The foundation is the community engagement and fundraising arm of the institution.
“We exist to support and advance the mission and priorities of the college and support its students,” says Helen Jackman, foundation executive director.
The origins of the foundation actually date back to the early 1990s with the Bold Horizons Campaign which raised $4 million. Jackman says the foundation focuses on several priorities including capital projects, as well as program and student support.
A recent example of a successful capital project is the Health Sciences Center, located at the Kelowna campus, which opened in September 2021.
“In order to have the kind of exceptional facilities that we want for our students, and that the community deserves, we typically have to go to the community and say will you help us ensure that we’ve got enough funding to make this great,” says Jackman.
The $5 million campaign ran through the COVID-19 pandemic.
“It was at a time when I think everyone in the community recognized the perhaps overdue recognition of frontline health care professionals,” notes Jackman. “We were able to inspire and engage the community to support that campaign, even through those challenging times.”
Jackman says the foundation also works on finding donors who might be interested in a particular program at OC.
“It might be that the donor has an interest in business and so they’ll support the development of an entrepreneurship program.”
Jackman also points out that many donors are passionate about supporting students and helping to break down barriers to education.
“They’re helping students achieve their educational goals and through that, they can help them transform their lives. We have usually distributed about $ 1 million a year in awards, scholarships, and bursaries for students.”
That support translates into benefits and positive impacts for Okanagan communities.

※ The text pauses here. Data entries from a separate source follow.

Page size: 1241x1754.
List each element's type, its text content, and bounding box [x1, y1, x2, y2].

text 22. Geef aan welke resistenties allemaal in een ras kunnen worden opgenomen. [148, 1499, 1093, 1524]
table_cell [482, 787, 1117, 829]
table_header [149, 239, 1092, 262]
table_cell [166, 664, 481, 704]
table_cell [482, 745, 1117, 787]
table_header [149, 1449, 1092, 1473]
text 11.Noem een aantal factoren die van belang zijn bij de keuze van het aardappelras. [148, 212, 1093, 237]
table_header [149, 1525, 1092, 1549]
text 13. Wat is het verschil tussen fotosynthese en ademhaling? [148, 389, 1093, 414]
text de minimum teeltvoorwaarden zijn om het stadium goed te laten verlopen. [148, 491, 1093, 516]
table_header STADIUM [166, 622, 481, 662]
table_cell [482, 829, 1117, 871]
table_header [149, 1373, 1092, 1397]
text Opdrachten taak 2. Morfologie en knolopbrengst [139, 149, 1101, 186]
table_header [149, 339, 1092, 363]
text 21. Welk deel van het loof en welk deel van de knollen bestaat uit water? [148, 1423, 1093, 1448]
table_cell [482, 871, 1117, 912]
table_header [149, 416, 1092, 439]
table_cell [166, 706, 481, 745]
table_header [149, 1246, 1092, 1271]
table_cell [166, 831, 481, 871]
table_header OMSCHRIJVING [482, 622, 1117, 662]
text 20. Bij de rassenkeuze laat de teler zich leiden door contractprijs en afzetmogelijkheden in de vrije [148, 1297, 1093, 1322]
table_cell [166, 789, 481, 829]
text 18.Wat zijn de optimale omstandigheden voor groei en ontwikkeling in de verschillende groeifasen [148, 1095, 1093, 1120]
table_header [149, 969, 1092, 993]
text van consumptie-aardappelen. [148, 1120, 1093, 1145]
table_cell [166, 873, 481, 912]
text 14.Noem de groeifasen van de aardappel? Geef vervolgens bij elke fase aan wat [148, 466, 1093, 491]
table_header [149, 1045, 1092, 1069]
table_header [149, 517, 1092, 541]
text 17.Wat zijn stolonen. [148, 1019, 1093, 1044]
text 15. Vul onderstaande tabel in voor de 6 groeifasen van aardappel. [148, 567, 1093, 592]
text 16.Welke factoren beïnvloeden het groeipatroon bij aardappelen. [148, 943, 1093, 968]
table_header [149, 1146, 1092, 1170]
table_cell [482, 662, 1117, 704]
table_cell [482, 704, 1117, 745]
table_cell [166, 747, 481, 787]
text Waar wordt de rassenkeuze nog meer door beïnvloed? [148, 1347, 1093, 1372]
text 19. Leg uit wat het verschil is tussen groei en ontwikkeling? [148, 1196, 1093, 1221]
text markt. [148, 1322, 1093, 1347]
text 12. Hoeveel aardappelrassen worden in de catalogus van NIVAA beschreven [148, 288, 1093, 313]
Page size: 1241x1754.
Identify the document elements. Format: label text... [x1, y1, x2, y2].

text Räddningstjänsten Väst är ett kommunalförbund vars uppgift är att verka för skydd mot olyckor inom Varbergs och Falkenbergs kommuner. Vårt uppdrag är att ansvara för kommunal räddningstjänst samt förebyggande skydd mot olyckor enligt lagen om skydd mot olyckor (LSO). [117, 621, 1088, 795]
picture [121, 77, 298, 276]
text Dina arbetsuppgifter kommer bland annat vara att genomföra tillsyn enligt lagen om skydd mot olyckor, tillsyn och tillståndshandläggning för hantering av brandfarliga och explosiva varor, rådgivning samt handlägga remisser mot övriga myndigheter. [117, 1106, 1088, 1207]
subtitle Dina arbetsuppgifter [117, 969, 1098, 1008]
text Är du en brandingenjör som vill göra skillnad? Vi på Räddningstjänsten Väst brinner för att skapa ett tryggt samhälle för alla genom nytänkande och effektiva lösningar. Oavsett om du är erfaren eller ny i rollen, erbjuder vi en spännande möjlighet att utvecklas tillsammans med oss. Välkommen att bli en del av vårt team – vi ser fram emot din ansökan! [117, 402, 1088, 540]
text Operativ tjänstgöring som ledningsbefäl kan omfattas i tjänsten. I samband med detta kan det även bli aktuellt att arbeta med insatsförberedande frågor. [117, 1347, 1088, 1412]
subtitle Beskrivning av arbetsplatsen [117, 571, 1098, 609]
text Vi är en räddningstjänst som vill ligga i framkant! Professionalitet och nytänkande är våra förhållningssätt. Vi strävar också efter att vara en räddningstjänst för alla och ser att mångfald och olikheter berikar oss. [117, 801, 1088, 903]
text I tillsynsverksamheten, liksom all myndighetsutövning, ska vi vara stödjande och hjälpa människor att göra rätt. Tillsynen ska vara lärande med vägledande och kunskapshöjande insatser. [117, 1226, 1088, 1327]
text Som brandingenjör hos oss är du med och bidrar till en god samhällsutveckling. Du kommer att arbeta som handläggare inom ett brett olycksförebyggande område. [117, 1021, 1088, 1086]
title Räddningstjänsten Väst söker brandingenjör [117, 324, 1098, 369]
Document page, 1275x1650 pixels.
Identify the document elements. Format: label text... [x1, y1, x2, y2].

“The majority of our students today live and work in the college’s various regions,” says Jackman. “Whether that’s trades, business, health, service organizations, students go on to have a huge impact in terms of prosperity and the regional economy.”
The reward for the foundation, she says, is the donor relationships and seeing students succeed.
“We get to help them realize their philanthropic goals. So when you get to be part of facilitating that and bringing those people together, that’s the magic.”
While the provincial government provides most of the capital funding for a new building or facility, the community and philanthropists are perhaps more important in helping the foundation reach its fundraising goals.
There have been significant donations to the college over the years.
In 2011, the Jimmy Pattison Foundation gifted $2.5 million to help establish the Centre of Excellence at the Penticton campus.
The $8 million fundraising campaign to build the Trades Training Centre in Kelowna in 2018 was helped by a $1 million donation by the Jacobson family in memory of Ron Jacobson.
He owned and operated Jacobsen Pontiac Buick in Kelowna for more than 40 years.
Looking ahead, Jackman says there are exciting new projects to look forward to including childcare on the Vernon campus, and a wellness centre campaign in Kelowna.
“We’ve got an increasingly important role to play in student needs and support, especially through a time where the cost of living is so great locally. We’re looking forward to continuing to engage the community to support the institution.”